California is phasing out gas-powered auto sales; other states may follow
(CNN) - California made history last month when regulators agreed to ban the sale of new gasoline-fueled cars by 2035, and because the state is the largest auto market in the country, the measure could lead to a major shift across the country.
More than a dozen states could be on the verge of adopting the same unprecedented car sales mandate.
“If that group of states that tends to follow California’s lead were do so with this as well, it would be roughly 30 percent of the US would be living somewhere where there would be this requirement,” said Asha Weinstein Agrawal of Mineta Transportation Institute.
Currently, there are 17 states that already follow California’s car emission standards, at least in part.
And experts said once the mandate is approved by the Environmental Protection Agency, it’s likely they’ll apply their rule, which requires that by 2035, all new vehicles sold in the state must be electric, hydrogen powered, or at least plug-in hybrid.
“We will move forward to green and decarbonize our vehicle fleet,” California Gov. Gavin Newsom said.
Experts said under the federal Clean Air Act, states must follow the federal government’s vehicle emission standards or choose to adopt California’s stricter requirements.
A growing number of states appear to be leaning toward the second option, including Washington, Massachusetts, New York, Oregon and Vermont.

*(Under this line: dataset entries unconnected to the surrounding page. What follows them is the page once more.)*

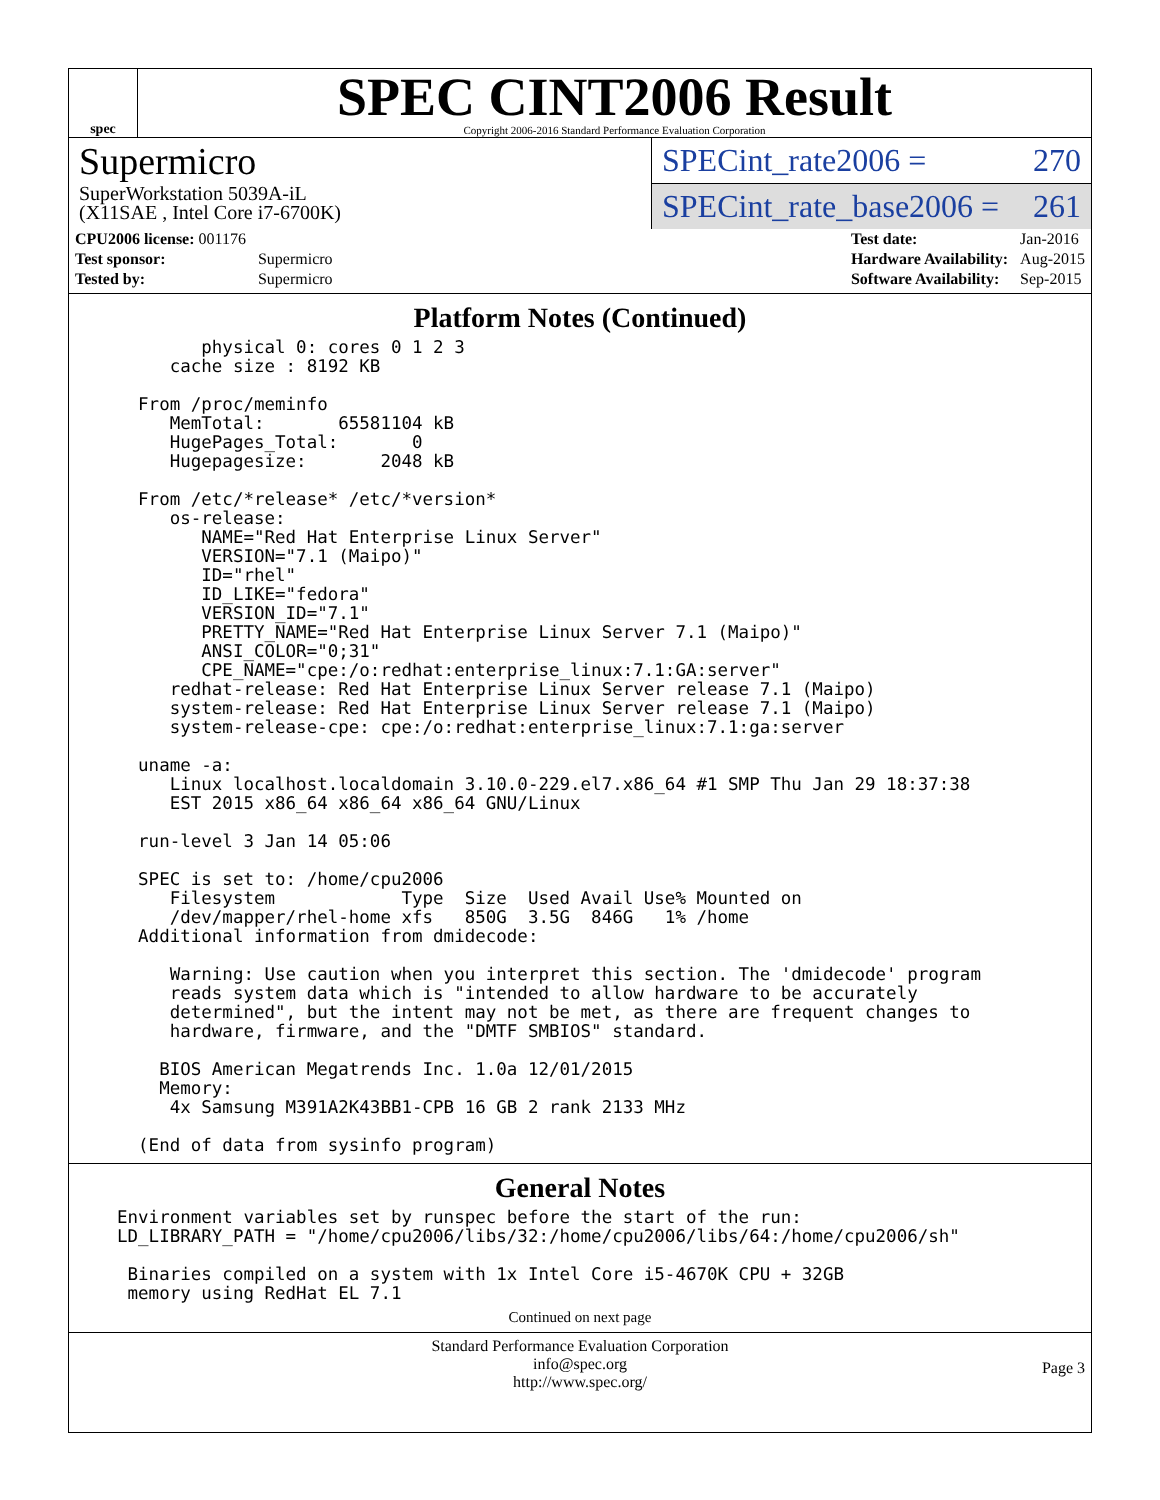spec
SPEC CINT2006 Result
Copyright 2006-2016 Standard Performance Evaluation Corporation
Supermicro
SuperWorkstation 5039A-iL
(X11SAE , Intel Core i7-6700K)
SPECint_rate2006 = 270
SPECint_rate_base2006 = 261
| CPU2006 license: 001176 | |
| Test sponsor: | Supermicro |
| Tested by: | Supermicro |
| Test date: | Jan-2016 |
| Hardware Availability: | Aug-2015 |
| Software Availability: | Sep-2015 |
Platform Notes (Continued)
        physical 0: cores 0 1 2 3
     cache size : 8192 KB

  From /proc/meminfo
     MemTotal:       65581104 kB
     HugePages_Total:       0
     Hugepagesize:       2048 kB

  From /etc/*release* /etc/*version*
     os-release:
        NAME="Red Hat Enterprise Linux Server"
        VERSION="7.1 (Maipo)"
        ID="rhel"
        ID_LIKE="fedora"
        VERSION_ID="7.1"
        PRETTY_NAME="Red Hat Enterprise Linux Server 7.1 (Maipo)"
        ANSI_COLOR="0;31"
        CPE_NAME="cpe:/o:redhat:enterprise_linux:7.1:GA:server"
     redhat-release: Red Hat Enterprise Linux Server release 7.1 (Maipo)
     system-release: Red Hat Enterprise Linux Server release 7.1 (Maipo)
     system-release-cpe: cpe:/o:redhat:enterprise_linux:7.1:ga:server

  uname -a:
     Linux localhost.localdomain 3.10.0-229.el7.x86_64 #1 SMP Thu Jan 29 18:37:38
     EST 2015 x86_64 x86_64 x86_64 GNU/Linux

  run-level 3 Jan 14 05:06

  SPEC is set to: /home/cpu2006
     Filesystem            Type  Size  Used Avail Use% Mounted on
     /dev/mapper/rhel-home xfs   850G  3.5G  846G   1% /home
  Additional information from dmidecode:

     Warning: Use caution when you interpret this section. The 'dmidecode' program
     reads system data which is "intended to allow hardware to be accurately
     determined", but the intent may not be met, as there are frequent changes to
     hardware, firmware, and the "DMTF SMBIOS" standard.

    BIOS American Megatrends Inc. 1.0a 12/01/2015
    Memory:
     4x Samsung M391A2K43BB1-CPB 16 GB 2 rank 2133 MHz

  (End of data from sysinfo program)
General Notes
Environment variables set by runspec before the start of the run:
LD_LIBRARY_PATH = "/home/cpu2006/libs/32:/home/cpu2006/libs/64:/home/cpu2006/sh"

 Binaries compiled on a system with 1x Intel Core i5-4670K CPU + 32GB
 memory using RedHat EL 7.1
Continued on next page
Standard Performance Evaluation Corporation
info@spec.org
http://www.spec.org/
Page 3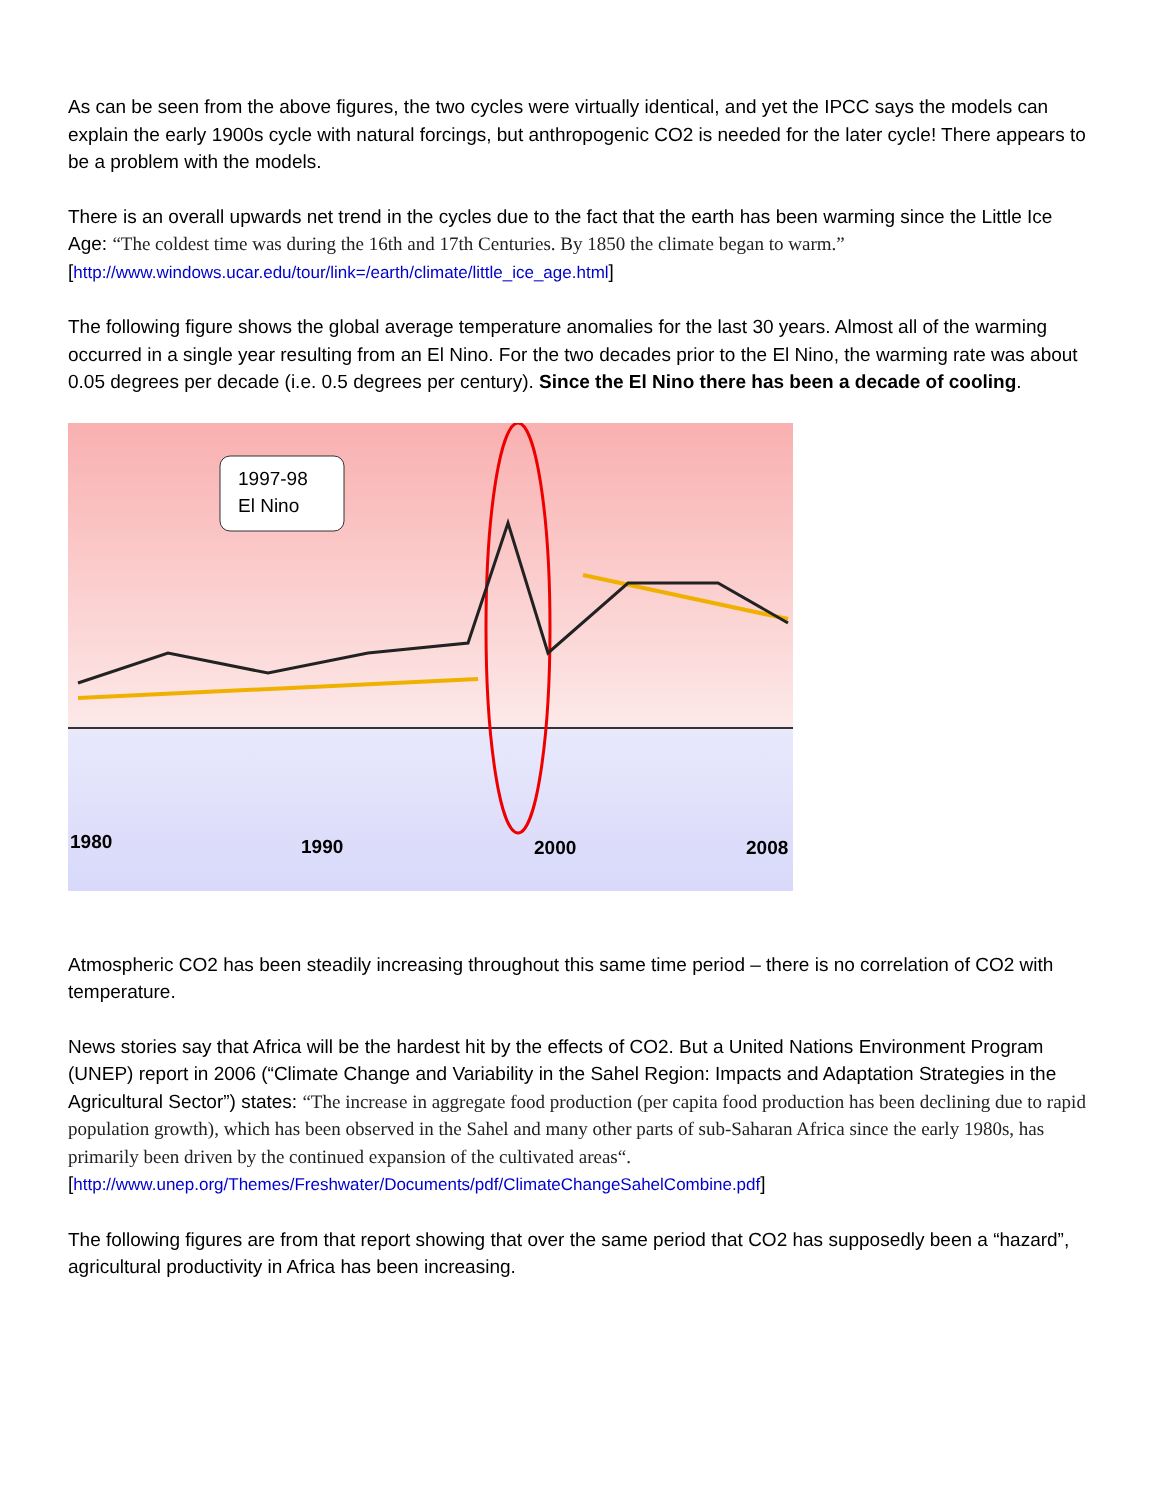As can be seen from the above figures, the two cycles were virtually identical, and yet the IPCC says the models can explain the early 1900s cycle with natural forcings, but anthropogenic CO2 is needed for the later cycle! There appears to be a problem with the models.
There is an overall upwards net trend in the cycles due to the fact that the earth has been warming since the Little Ice Age: “The coldest time was during the 16th and 17th Centuries. By 1850 the climate began to warm.” [http://www.windows.ucar.edu/tour/link=/earth/climate/little_ice_age.html]
The following figure shows the global average temperature anomalies for the last 30 years. Almost all of the warming occurred in a single year resulting from an El Nino. For the two decades prior to the El Nino, the warming rate was about 0.05 degrees per decade (i.e. 0.5 degrees per century). Since the El Nino there has been a decade of cooling.
1997-98
El Nino
1980 1990 2000 2008
Atmospheric CO2 has been steadily increasing throughout this same time period – there is no correlation of CO2 with temperature.
News stories say that Africa will be the hardest hit by the effects of CO2. But a United Nations Environment Program (UNEP) report in 2006 (“Climate Change and Variability in the Sahel Region: Impacts and Adaptation Strategies in the Agricultural Sector”) states: “The increase in aggregate food production (per capita food production has been declining due to rapid population growth), which has been observed in the Sahel and many other parts of sub-Saharan Africa since the early 1980s, has primarily been driven by the continued expansion of the cultivated areas“.[http://www.unep.org/Themes/Freshwater/Documents/pdf/ClimateChangeSahelCombine.pdf]
The following figures are from that report showing that over the same period that CO2 has supposedly been a “hazard”, agricultural productivity in Africa has been increasing.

Critics of the measure argue it raises big concerns around issues like charging infrastructure, mineral availability, supply chain issues and vehicle pricing.
The recently passed Inflation Reduction Act aims to help lower prices by giving buyers of passenger vehicles assembled in North America a $7,500 federal electric vehicle tax incentive.
“If you install an electric vehicle charging station in your home, you can also get a tax credit,” Secretary of Energy Jennifer Granholm said.